=== What you have to do ===
Every line holding the word "летнего" should be copied from the material.

=== Materials provided ===
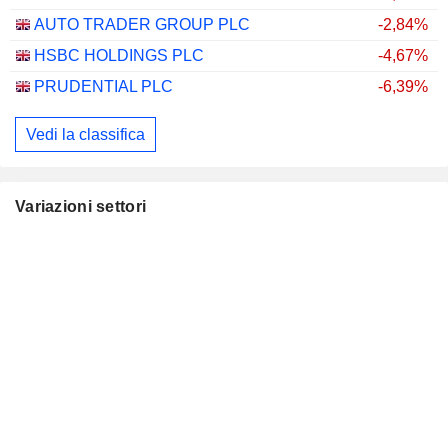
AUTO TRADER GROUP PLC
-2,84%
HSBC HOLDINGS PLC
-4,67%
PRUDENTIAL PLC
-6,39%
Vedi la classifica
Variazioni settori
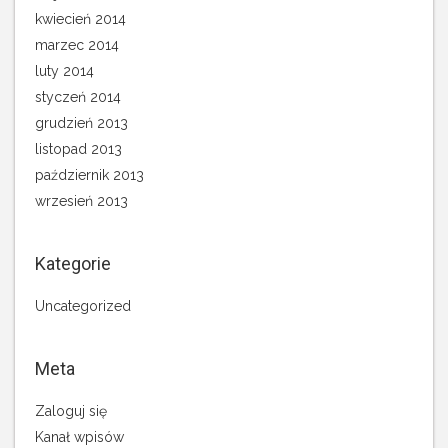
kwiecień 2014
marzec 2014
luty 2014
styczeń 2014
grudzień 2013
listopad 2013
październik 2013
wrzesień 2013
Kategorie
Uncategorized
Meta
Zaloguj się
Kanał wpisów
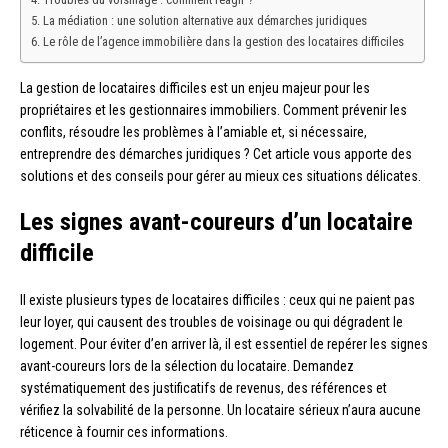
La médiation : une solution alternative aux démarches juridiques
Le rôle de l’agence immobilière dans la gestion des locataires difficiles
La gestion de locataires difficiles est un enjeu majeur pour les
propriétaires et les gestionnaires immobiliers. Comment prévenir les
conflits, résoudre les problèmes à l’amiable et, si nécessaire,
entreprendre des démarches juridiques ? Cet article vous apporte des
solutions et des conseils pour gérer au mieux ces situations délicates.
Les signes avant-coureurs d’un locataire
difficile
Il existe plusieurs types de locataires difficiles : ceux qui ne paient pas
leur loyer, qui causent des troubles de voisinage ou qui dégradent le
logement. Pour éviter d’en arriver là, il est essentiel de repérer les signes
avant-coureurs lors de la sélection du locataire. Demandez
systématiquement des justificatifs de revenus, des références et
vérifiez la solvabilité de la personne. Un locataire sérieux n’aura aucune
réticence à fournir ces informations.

...

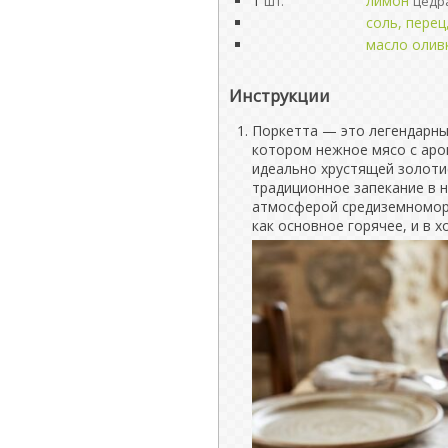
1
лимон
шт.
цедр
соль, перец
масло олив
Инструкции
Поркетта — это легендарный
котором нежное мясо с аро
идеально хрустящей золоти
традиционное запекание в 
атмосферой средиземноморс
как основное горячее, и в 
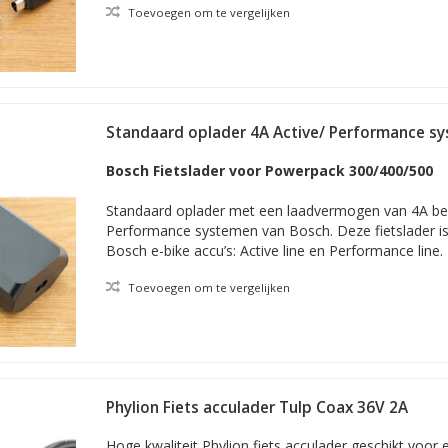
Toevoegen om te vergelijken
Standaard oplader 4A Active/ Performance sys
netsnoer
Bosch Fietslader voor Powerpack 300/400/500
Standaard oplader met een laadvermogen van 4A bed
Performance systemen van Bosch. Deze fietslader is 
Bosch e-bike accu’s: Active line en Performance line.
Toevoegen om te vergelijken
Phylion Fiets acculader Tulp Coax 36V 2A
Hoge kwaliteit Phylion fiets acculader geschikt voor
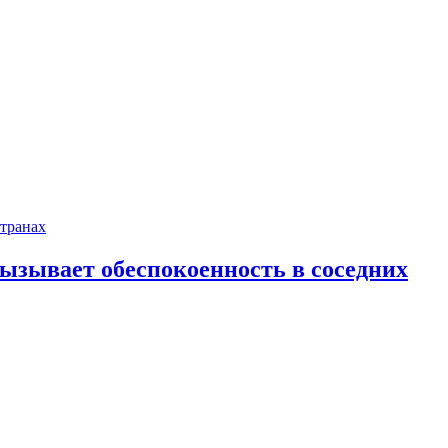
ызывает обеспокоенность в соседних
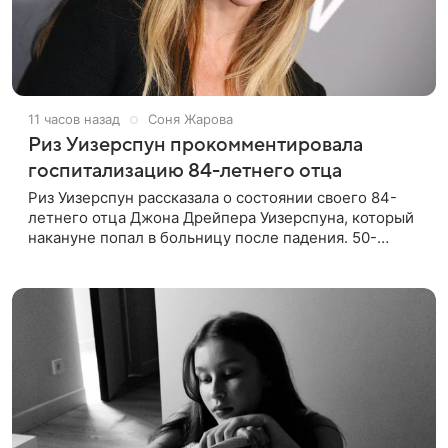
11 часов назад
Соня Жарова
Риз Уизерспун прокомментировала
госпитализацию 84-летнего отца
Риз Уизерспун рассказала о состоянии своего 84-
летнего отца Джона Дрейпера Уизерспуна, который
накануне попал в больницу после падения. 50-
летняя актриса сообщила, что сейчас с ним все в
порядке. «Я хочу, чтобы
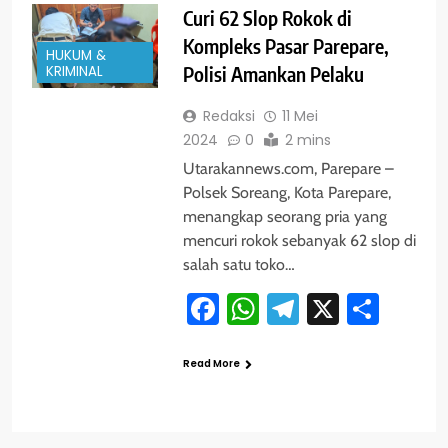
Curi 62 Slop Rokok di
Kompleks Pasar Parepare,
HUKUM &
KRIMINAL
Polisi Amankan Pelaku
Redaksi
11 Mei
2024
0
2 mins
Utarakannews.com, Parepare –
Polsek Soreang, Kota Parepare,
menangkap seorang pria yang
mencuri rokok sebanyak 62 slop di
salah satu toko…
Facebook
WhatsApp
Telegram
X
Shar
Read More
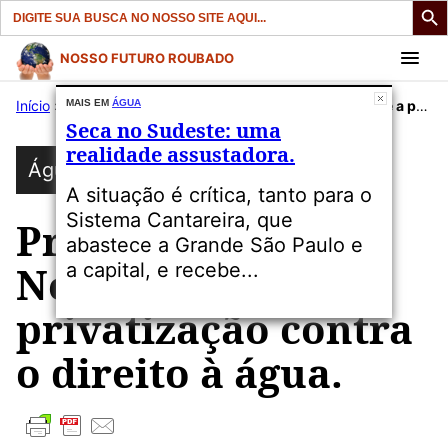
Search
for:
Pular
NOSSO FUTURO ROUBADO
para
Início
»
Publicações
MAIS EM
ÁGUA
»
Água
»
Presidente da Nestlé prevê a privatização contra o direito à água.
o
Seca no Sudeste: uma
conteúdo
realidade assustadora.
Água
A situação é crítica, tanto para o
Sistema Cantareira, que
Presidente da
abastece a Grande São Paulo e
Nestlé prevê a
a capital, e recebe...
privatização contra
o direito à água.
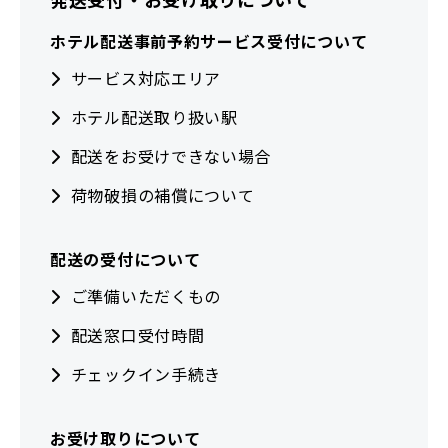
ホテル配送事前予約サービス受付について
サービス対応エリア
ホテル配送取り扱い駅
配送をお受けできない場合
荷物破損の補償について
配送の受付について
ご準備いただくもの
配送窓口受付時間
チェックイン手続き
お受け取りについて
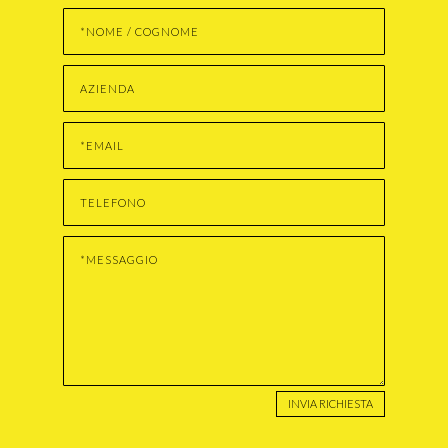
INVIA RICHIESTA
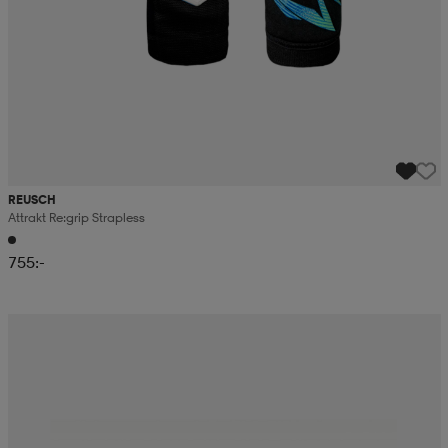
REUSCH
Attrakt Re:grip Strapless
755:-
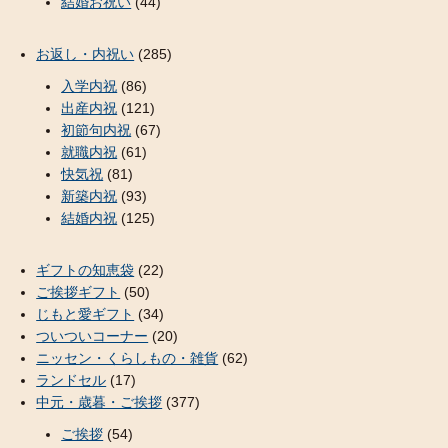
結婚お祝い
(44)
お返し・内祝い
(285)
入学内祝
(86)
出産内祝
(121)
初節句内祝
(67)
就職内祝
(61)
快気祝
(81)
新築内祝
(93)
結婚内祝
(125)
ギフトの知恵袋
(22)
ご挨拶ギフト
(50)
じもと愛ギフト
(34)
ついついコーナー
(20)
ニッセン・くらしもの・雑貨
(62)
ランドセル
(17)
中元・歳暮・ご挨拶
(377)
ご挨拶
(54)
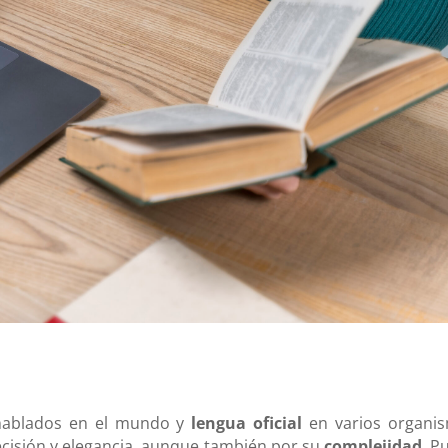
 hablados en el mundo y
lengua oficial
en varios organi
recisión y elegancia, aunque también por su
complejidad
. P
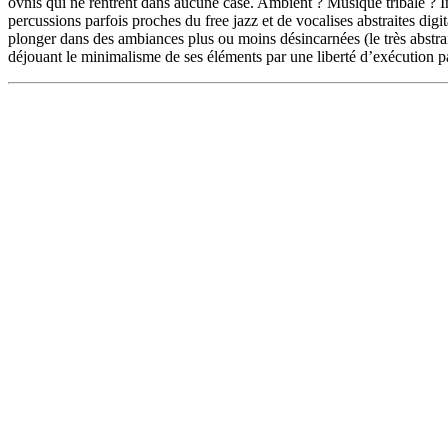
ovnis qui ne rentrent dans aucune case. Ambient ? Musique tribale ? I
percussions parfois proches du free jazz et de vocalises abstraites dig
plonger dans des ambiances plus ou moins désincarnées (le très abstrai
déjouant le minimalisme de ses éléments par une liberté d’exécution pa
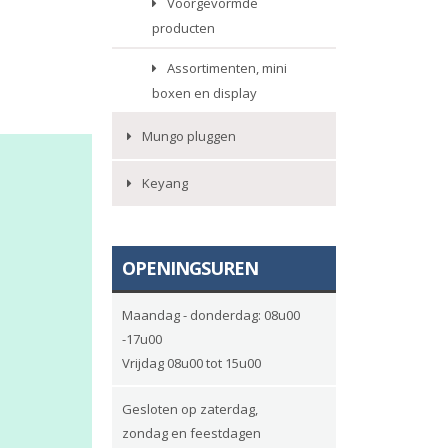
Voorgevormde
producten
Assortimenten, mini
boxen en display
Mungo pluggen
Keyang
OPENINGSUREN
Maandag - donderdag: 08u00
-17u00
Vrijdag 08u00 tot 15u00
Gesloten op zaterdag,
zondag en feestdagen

=== Task solution ===
госпитализацию 84-летнего отца
летнего отца Джона Дрейпера Уизерспуна, который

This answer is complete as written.